Written instruction:
Extract the lines verbatim, starting at the line that contains "family: Geometridae" and ending with the final line of the records. Include both of those lines.
-=-=-
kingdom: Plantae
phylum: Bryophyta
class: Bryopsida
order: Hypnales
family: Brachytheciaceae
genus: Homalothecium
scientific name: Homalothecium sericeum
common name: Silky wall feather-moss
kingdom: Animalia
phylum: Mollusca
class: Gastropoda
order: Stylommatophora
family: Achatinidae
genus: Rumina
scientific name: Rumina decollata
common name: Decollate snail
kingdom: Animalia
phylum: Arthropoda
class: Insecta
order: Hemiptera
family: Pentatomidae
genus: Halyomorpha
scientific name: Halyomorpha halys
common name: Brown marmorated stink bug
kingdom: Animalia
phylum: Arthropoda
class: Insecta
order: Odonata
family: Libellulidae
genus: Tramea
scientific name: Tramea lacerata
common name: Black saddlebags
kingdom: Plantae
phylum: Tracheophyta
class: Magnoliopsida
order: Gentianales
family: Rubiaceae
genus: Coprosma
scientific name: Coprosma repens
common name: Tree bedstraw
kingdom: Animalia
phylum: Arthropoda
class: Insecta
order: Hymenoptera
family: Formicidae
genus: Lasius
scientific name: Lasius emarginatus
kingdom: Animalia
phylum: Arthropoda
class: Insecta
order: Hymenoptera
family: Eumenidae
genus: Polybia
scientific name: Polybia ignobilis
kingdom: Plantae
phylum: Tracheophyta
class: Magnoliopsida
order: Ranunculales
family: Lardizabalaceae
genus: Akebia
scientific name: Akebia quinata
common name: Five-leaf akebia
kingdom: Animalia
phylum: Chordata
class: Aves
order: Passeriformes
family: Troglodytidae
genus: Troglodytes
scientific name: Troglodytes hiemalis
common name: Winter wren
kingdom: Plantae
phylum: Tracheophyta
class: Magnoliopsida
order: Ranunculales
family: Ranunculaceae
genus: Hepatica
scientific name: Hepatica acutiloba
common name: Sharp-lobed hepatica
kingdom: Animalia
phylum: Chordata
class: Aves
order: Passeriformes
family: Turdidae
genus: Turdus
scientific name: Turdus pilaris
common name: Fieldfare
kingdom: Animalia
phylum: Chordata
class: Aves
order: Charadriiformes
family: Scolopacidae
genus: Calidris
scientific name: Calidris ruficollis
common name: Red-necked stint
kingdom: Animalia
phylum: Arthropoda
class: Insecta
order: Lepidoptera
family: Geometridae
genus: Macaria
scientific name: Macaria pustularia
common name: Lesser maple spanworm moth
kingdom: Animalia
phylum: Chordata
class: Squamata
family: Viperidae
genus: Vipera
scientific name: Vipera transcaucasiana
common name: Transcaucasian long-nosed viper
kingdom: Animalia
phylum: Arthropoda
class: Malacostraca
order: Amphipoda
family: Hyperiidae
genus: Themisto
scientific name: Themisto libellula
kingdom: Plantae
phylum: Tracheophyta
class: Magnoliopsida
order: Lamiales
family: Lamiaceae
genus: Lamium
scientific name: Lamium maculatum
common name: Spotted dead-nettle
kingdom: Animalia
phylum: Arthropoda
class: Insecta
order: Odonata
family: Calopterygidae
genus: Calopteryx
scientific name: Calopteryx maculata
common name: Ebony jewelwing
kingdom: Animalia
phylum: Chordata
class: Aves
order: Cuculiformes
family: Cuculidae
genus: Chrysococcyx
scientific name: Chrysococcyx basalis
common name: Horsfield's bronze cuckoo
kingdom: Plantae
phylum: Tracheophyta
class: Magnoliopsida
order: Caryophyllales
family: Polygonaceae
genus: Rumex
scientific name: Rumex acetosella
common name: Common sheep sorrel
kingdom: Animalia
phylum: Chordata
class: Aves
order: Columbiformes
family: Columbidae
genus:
-=-=-
The completed task:
family: Geometridae
genus: Macaria
scientific name: Macaria pustularia
common name: Lesser maple spanworm moth
kingdom: Animalia
phylum: Chordata
class: Squamata
family: Viperidae
genus: Vipera
scientific name: Vipera transcaucasiana
common name: Transcaucasian long-nosed viper
kingdom: Animalia
phylum: Arthropoda
class: Malacostraca
order: Amphipoda
family: Hyperiidae
genus: Themisto
scientific name: Themisto libellula
kingdom: Plantae
phylum: Tracheophyta
class: Magnoliopsida
order: Lamiales
family: Lamiaceae
genus: Lamium
scientific name: Lamium maculatum
common name: Spotted dead-nettle
kingdom: Animalia
phylum: Arthropoda
class: Insecta
order: Odonata
family: Calopterygidae
genus: Calopteryx
scientific name: Calopteryx maculata
common name: Ebony jewelwing
kingdom: Animalia
phylum: Chordata
class: Aves
order: Cuculiformes
family: Cuculidae
genus: Chrysococcyx
scientific name: Chrysococcyx basalis
common name: Horsfield's bronze cuckoo
kingdom: Plantae
phylum: Tracheophyta
class: Magnoliopsida
order: Caryophyllales
family: Polygonaceae
genus: Rumex
scientific name: Rumex acetosella
common name: Common sheep sorrel
kingdom: Animalia
phylum: Chordata
class: Aves
order: Columbiformes
family: Columbidae
genus:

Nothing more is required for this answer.